Goldman to Clean Up Its E-mails . On Thursday July 29, 2010, 6:27 am EDT Well gosh darn it, there's to be no more swearing at Goldman Sachs!
The investment bank has issued an edict that e-mailed profanity is no longer permitted, meaning all 34,000 of Goldman's employees are going to have to reign in their tongues even when the, um, shoot really hits the fan, The Wall Street Journal reports.
Which exact words will be censured is hard to say thanks to the paradoxical stumbling block of the bank not actually being able to send out an email that lists them, The Journal notes.
The ruling was delivered verbally, which has left employees questioning where they might stand on shorthand terms for curses -- The Journal suggests "WTF," (a common abbreviation for "white-tailed finch") as an example -- or even words that sound like obscenities but are not.
Goldman is not alone with this clean-language communication.

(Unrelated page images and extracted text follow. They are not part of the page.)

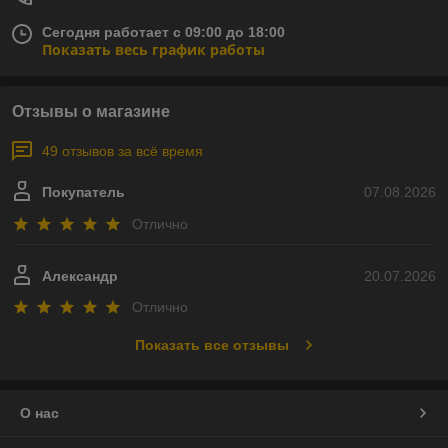
Сегодня работает с 09:00 до 18:00
Показать весь график работы
Отзывы о магазине
49 отзывов за всё время
Покупатель
07.08.2026
Отлично
Александр
20.07.2026
Отлично
Показать все отзывы
О нас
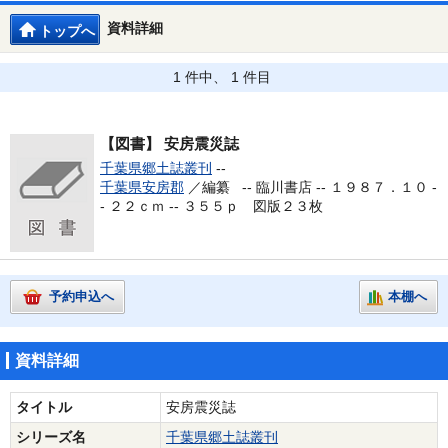
資料詳細
トップへ
1 件中、 1 件目
【図書】
安房震災誌
千葉県郷土誌叢刊
--
千葉県安房郡
／編纂 --
臨川書店 -- １９８７．１０ -
- ２２ｃｍ -- ３５５ｐ 図版２３枚
予約申込へ
本棚へ
資料詳細
タイトル
安房震災誌
シリーズ名
千葉県郷土誌叢刊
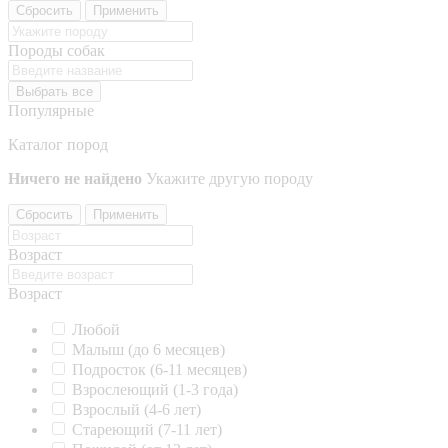
Сбросить
Применить
Породы собак
Выбрать все
Популярные
Каталог пород
Ничего не найдено
Укажите другую породу
Сбросить
Применить
Возраст
Возраст
Любой
Малыш (до 6 месяцев)
Подросток (6-11 месяцев)
Взрослеющий (1-3 года)
Взрослый (4-6 лет)
Стареющий (7-11 лет)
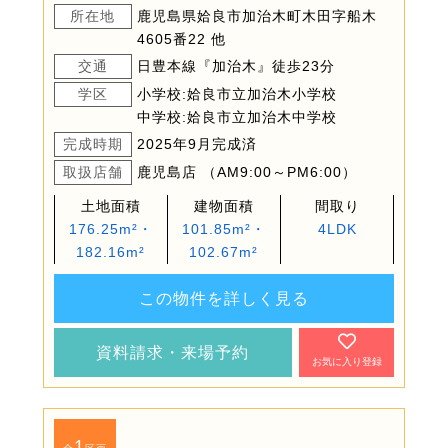
所在地
鹿児島県姶良市加治木町木田字船木
4605番22 他
交通
日豊本線『加治木』徒歩23分
学区
小学校:姶良市立加治木小学校
中学校:姶良市立加治木中学校
完成時期
2025年9月完成済
取扱店舗
鹿児島店 （AM9:00～PM6:00）
土地面積
建物面積
間取り
176.25m²・
101.85m²・
4LDK
182.16m²
102.67m²
この物件を詳しく見る
資料請求・来場予約
お気に入り登録
1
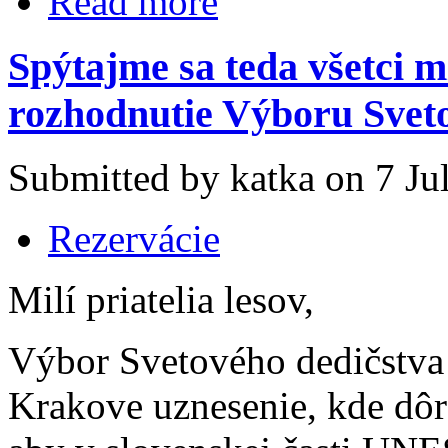
Read more
Spýtajme sa teda všetci mi
rozhodnutie Výboru Sve
Submitted by katka on 7 Jul
Rezervácie
Milí priatelia lesov,
Výbor Svetového dedičstva
Krakove uznesenie, kde dôr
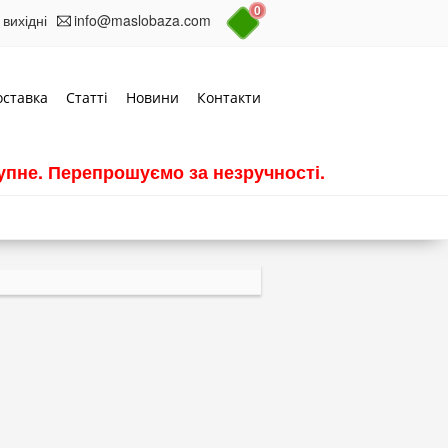
0
 вихідні
info@maslobaza.com
оставка
Статті
Новини
Контакти
пне. Перепрошуємо за незручності.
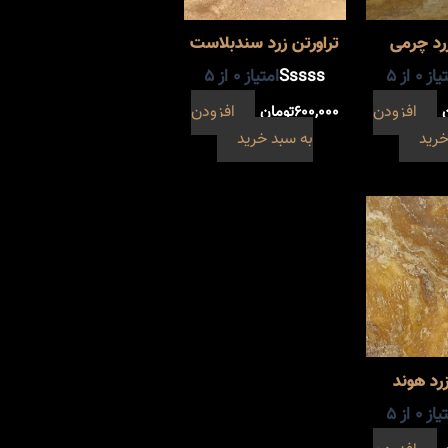
زرد چرمی
تراورتن زرد سندبلاست
یاز
0
از 5
امتیاز
0
از 5
افزودن
۶۰۰,۰۰۰
تومان
افزودن
خرید
به سبد خرید
زرد هوند
یاز
0
از 5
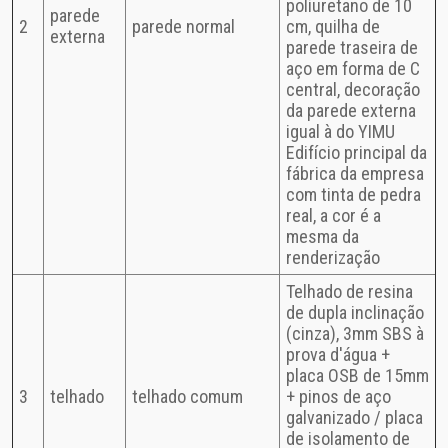
poliuretano de 10
parede
2
parede normal
cm, quilha de
externa
parede traseira de
aço em forma de C
central, decoração
da parede externa
igual à do YIMU
Edifício principal da
fábrica da empresa
com tinta de pedra
real, a cor é a
mesma da
renderização
Telhado de resina
de dupla inclinação
(cinza), 3mm SBS à
prova d'água +
placa OSB de 15mm
3
telhado
telhado comum
+ pinos de aço
galvanizado / placa
de isolamento de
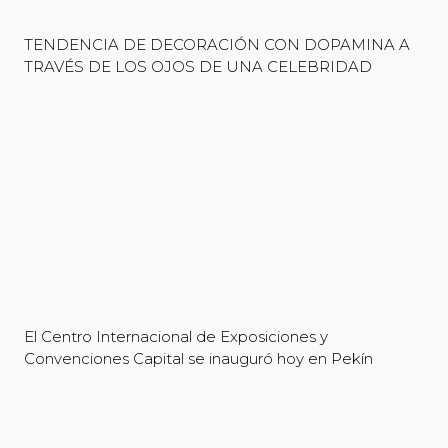
TENDENCIA DE DECORACIÓN CON DOPAMINA A
TRAVÉS DE LOS OJOS DE UNA CELEBRIDAD
El Centro Internacional de Exposiciones y
Convenciones Capital se inauguró hoy en Pekín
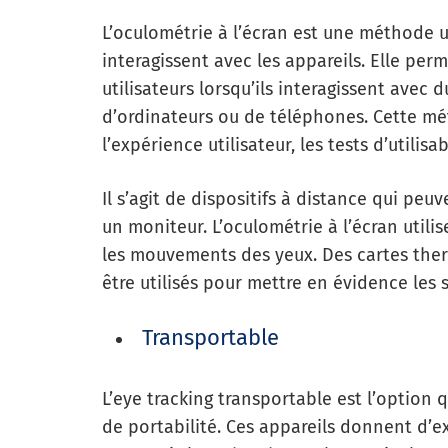
L’oculométrie à l’écran est une méthode 
interagissent avec les appareils. Elle pe
utilisateurs lorsqu’ils interagissent ave
d’ordinateurs ou de téléphones. Cette m
l’expérience utilisateur, les tests d’utili
Il s’agit de dispositifs à distance qui pe
un moniteur. L’oculométrie à l’écran utili
les mouvements des yeux. Des cartes the
être utilisés pour mettre en évidence les
Transportable
L’eye tracking transportable est l’option q
de portabilité. Ces appareils donnent d’ex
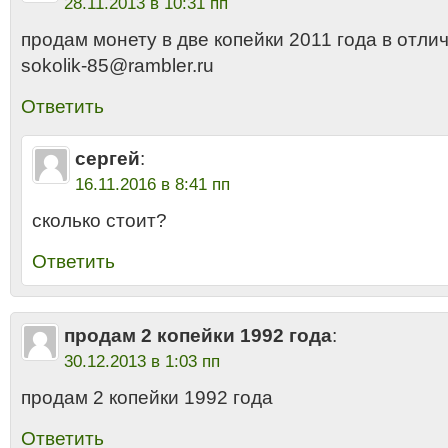
28.11.2013 в 10:31 пп
продам монету в две копейки 2011 года в отли
sokolik-85@rambler.ru
Ответить
сергей
:
16.11.2016 в 8:41 пп
сколько стоит?
Ответить
продам 2 копейки 1992 года
:
30.12.2013 в 1:03 пп
продам 2 копейки 1992 года
Ответить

Both Citigroup and JPMorgan Chase already have policies banning expletives in electronic communication, while Morgan Stanley suggests e-mails should be "professional, appropriate and courteous at all times," The Journal says.
The question is: Will spoken communication on Wall Street be cleaned up next? Could a swear box at Goldman make more sense than a bank tax to finance a rescue fund for the next crisis?